Nun noch Stimmen zum neuen Lagebild des Bundeskriminalamtes zur häuslichen Gewalt. In der SÜDDEUTSCHEN ZEITUNG ist zu lesen: "Fast alle zwei Minuten wird in Deutschland ein Mensch Opfer partnerschaftlicher Gewalt, 80 Prozent davon sind Frauen. Das war vor einem Jahr kaum anders – ist aber immer noch erschreckend. Dass die Zahl der Fälle nochmals gestiegen ist, und dies auf eine größere Bereitschaft zur Anzeige zurückgeführt wird, ist beschämend. Dass die Polizei nach wie vor von einer weitaus höheren Dunkelziffer ausgeht, ist beschämend für Deutschland. Die vom Innen- und Familienministerium sowie dem Bundeskriminalamt jetzt angekündigte Dunkelfeldstudie ist überfällig", findet die SÜDDEUTSCHE ZEITUNG.
DER TAGESSPIEGEL vertritt diese Ansicht: "Zu sagen, die Opferzahl sei gestiegen, versperrt den Blick auf den Kern des Problems. Opfer gibt es nicht ohne Täter. Also: Die Täterzahl steigt. Damit Frauen zu Opfern werden, müssen Männer erst zu Tätern werden. Die Anzahl der Männer, die drohen, schlagen, missbrauchen und gar versuchen zu töten, ist gestiegen. Aber noch viel schlimmer: Sie sinkt nicht. Es braucht Maßnahmen für Männer und gegen die anscheinend so tief verankerte Verachtung gegen Frauen. Die Maßnahmen müssen bei den Tätern ansetzen, nicht nur bei den Opfern. Frauenhäuser und Beratungshotlines reichen nicht aus. Männer, die Frauen Gewalt antun, sind ein gesellschaftliches Problem", mahnt der TAGESSPIEGEL.

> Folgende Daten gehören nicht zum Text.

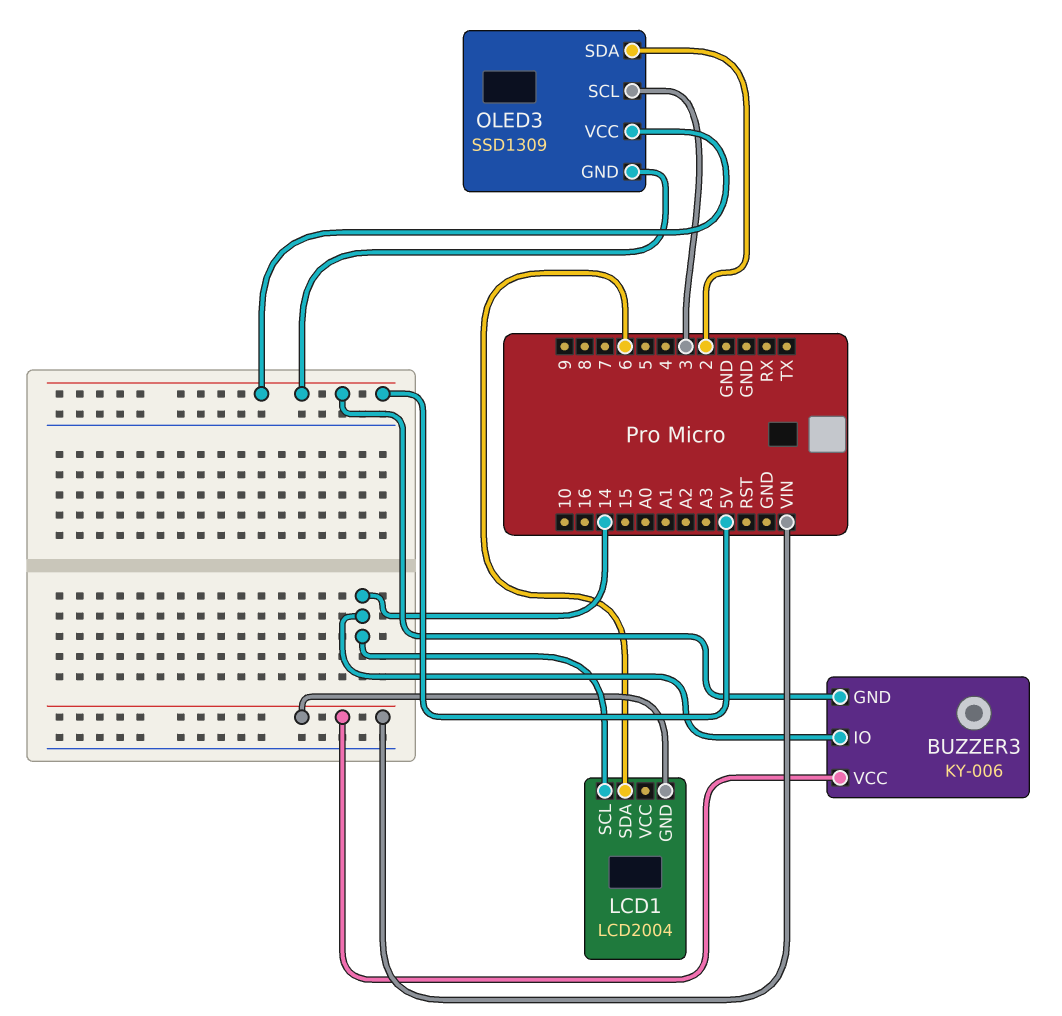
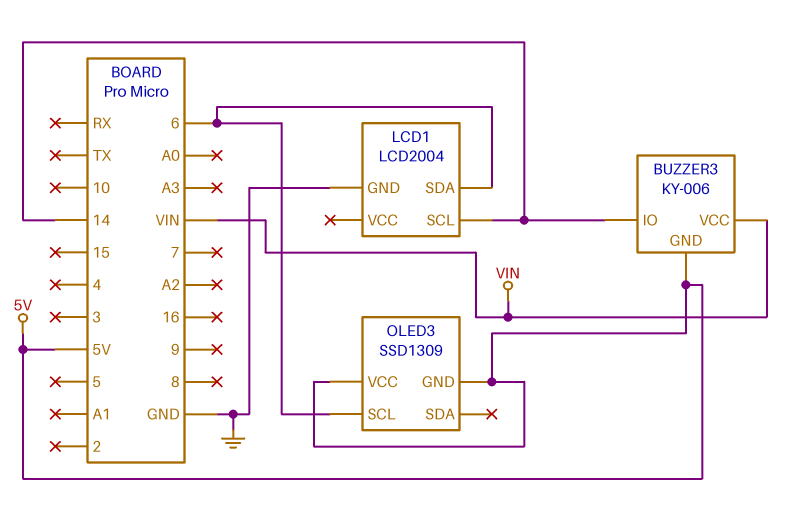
LCD1 pin GND: VIN -> GND
OLED3 pin SCL: 3 -> 6
OLED3 pin SDA: 2 -> none

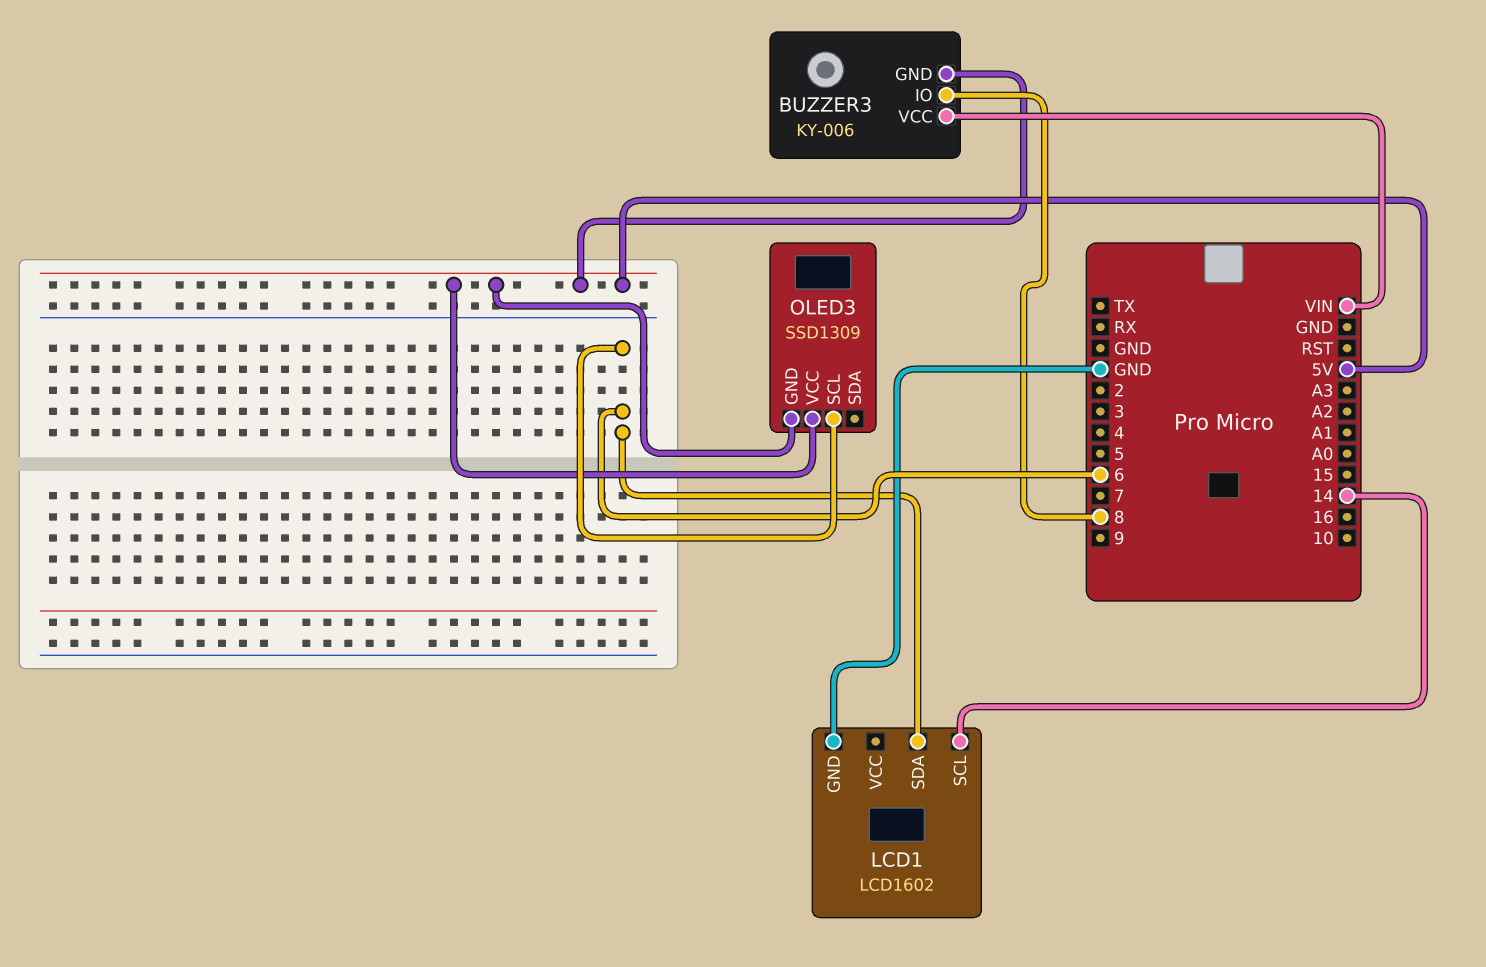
BUZZER3 pin IO: 14 -> 8
LCD1: LCD2004 -> LCD1602

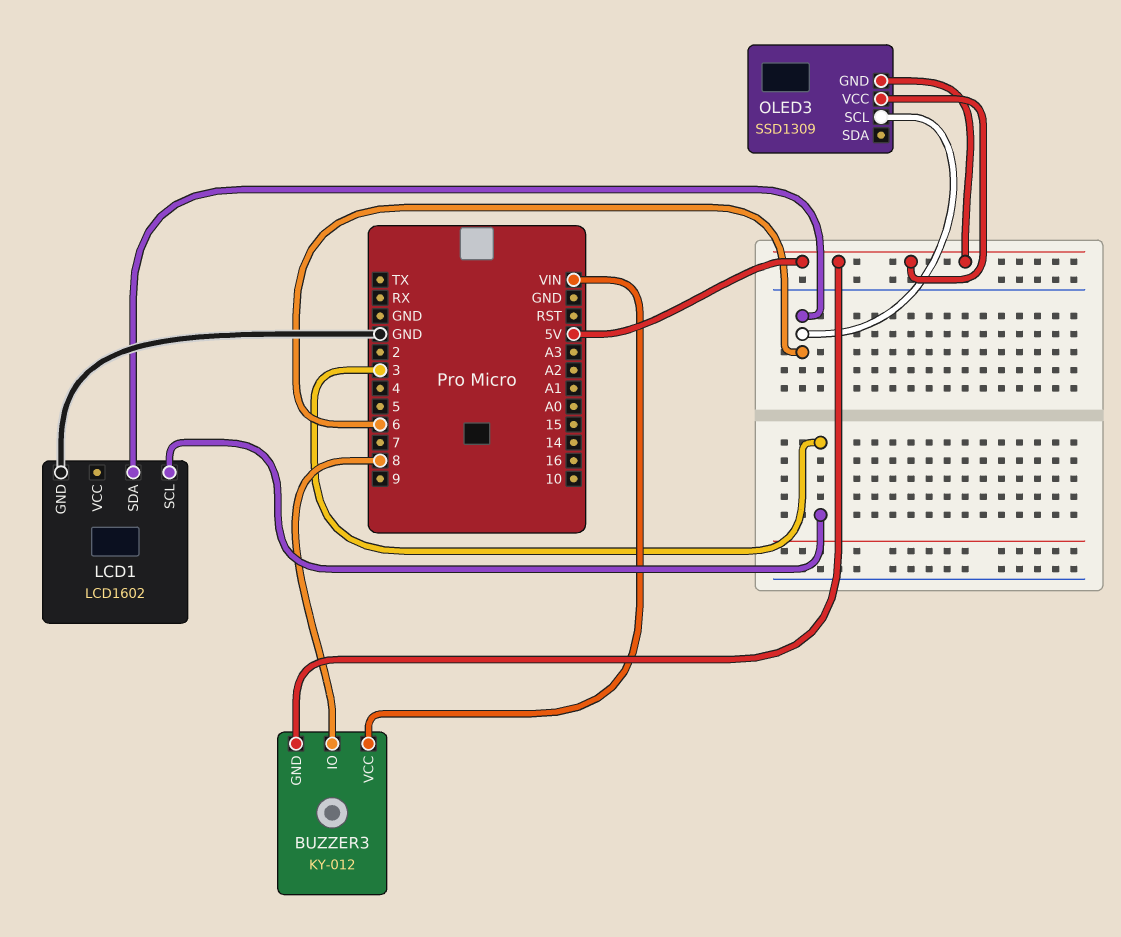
BUZZER3: KY-006 -> KY-012
LCD1 pin SCL: 14 -> 3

SPIEGEL ONLINE hält mehr Prävention für nötig, betont aber: "Anfangen muss jeder bei sich selbst. Das bedeutet: Nicht weghören, wenn nebenan zu laut gestritten wird. Hinschauen, wenn Frauen sich verändern. Jungs und Männer müssen Werte neu lernen und endlich verstehen, dass Frauen und Mädchen keine minderwertigen Menschen sind. Es klingt so selbstverständlich. Ist es aber im Jahr 2023 offenbar immer noch nicht." Das war zum Ende der Presseschau SPIEGEL ONLINE.